I sit and wait. I gaze, I hope, I knit.
This is my place, you can find me here
In evening shadows or early morning fret
When mist curls and the sun begins to stir
I know the shape of boat and shape of man
As well as I know my own mirror face,
My searching eye finds them, it always can
And my pulse settles to a steady pace.
For this knitting can forge a future now
Waiting with an already broken heart
Ready to be mended each day somehow,
The talisman I create in woollen art.
So I sit and wait as we have always done
Needles clicking as if dice are thrown.

The above poem, number three in my latest collection ‘Notes of Your Music’ celebrates one of my favourite objects, the Gansey Girl statue on a pier near the harbour in Bridlington. She is looking out to sea while knitting a gansey or a fisherman’s sweater. She’s wearing Victorian clothes, and seems to be waiting for husband, brother or father to return from their fishing expedition. She has no mobile phone or radio, of course, to ease her waiting.

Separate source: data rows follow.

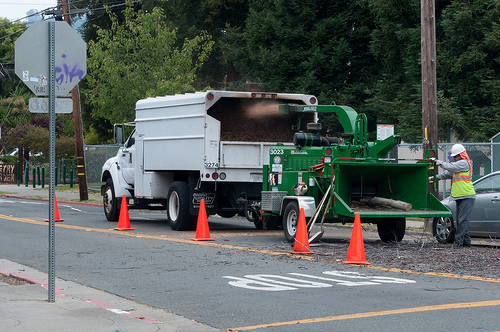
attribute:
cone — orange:
[325, 204, 379, 272]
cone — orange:
[341, 208, 368, 270]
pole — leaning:
[69, 84, 91, 203]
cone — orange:
[180, 190, 228, 242]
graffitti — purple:
[40, 52, 95, 92]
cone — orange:
[343, 210, 370, 262]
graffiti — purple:
[51, 50, 82, 88]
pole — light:
[409, 72, 431, 104]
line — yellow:
[229, 289, 309, 330]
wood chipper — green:
[259, 104, 449, 253]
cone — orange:
[341, 209, 373, 271]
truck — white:
[125, 92, 239, 200]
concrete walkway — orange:
[29, 278, 122, 329]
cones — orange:
[49, 188, 373, 279]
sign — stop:
[14, 21, 86, 95]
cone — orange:
[179, 197, 219, 249]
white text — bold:
[217, 252, 410, 309]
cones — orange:
[189, 194, 376, 269]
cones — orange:
[295, 198, 372, 276]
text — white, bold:
[224, 258, 444, 304]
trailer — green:
[258, 101, 462, 243]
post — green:
[40, 164, 47, 194]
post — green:
[23, 160, 30, 186]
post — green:
[29, 165, 38, 190]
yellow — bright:
[447, 166, 477, 199]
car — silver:
[430, 175, 484, 246]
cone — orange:
[343, 212, 366, 266]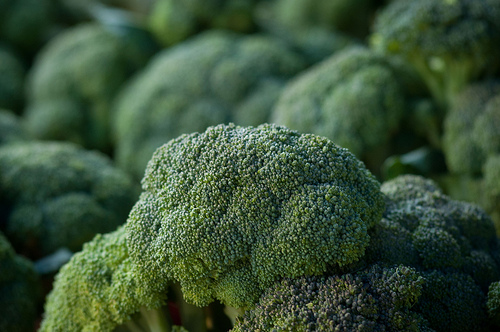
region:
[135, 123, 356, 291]
A head of green broccoli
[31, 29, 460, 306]
A bunch of broccoli together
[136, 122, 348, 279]
A large piece of broccoli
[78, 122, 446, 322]
A group of broccoli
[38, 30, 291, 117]
Green broccoli in the background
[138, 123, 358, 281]
A large head of broccoli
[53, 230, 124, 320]
A head of broccoli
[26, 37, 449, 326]
A group of large broccoli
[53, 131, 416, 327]
Well maintained group of broccoli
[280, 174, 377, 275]
top of broccoli stem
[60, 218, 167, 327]
top of broccoli stem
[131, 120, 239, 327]
top of broccoli stem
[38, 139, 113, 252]
top of broccoli stem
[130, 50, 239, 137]
top of broccoli stem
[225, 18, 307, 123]
top of broccoli stem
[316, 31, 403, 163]
top of broccoli stem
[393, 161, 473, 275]
top of broccoli stem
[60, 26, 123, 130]
top of broccoli stem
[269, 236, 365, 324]
top of broccoli stem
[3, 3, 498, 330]
a close up of brocolli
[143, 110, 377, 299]
it puts one in mind of brain coral...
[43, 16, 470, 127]
the background is all brocolli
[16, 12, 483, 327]
that's a lot of green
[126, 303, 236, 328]
the stalks of brocolli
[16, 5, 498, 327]
it looks like a green forest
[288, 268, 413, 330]
this part of the brocolli looks purple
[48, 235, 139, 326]
this section is a lighter shade of green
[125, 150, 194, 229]
this is a piece of vegetable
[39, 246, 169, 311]
this is a piece of vegetable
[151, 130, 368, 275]
this is a piece of vegetable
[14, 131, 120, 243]
this is a piece of vegetable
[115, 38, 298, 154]
this is a piece of vegetable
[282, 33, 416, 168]
this is a piece of vegetable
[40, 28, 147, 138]
this is a piece of vegetable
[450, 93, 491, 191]
this is a piece of vegetable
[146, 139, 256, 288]
this is a piece of vegetable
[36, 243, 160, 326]
this is a piece of vegetable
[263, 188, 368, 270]
this is a piece of vegetable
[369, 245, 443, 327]
this is a piece of vegetable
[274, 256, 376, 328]
this is a piece of vegetable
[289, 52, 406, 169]
this is a piece of vegetable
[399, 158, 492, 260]
this is a piece of vegetable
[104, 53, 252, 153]
this is a piece of vegetable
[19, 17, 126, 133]
this is a piece of vegetable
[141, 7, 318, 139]
this is a piece of vegetable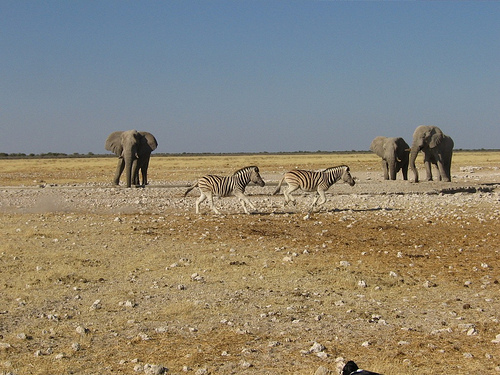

I had been aware of the Bridlington-based artist, Stephen Carvill for some time.  With his work on the Carnaby Airfield Memorial, at the Priory and new statue The Barrow Boy in the train station, Stephen has, along with the Gansey Girl, left some beautiful punctuation marks around his home town.

I slipped a copy of ‘Notes of Your Music’ through his front door just after it was published.  He responded very positively and we made a plan to meet up in September when David and I had a week by the coast. It was a lovely hour or so where we forged what will be I hope will be an enduring friendship.  We recognised each other’s process and creativity and our mutual love for this small historic town by the sea.

Just as I was leaving Stephen gave me a small 3D print of the Gansey Girl.  The generosity of the gesture took, and is still taking, my breath away.  She sits on my table half a mile from her larger, bronze incarnation and I will always treasure her.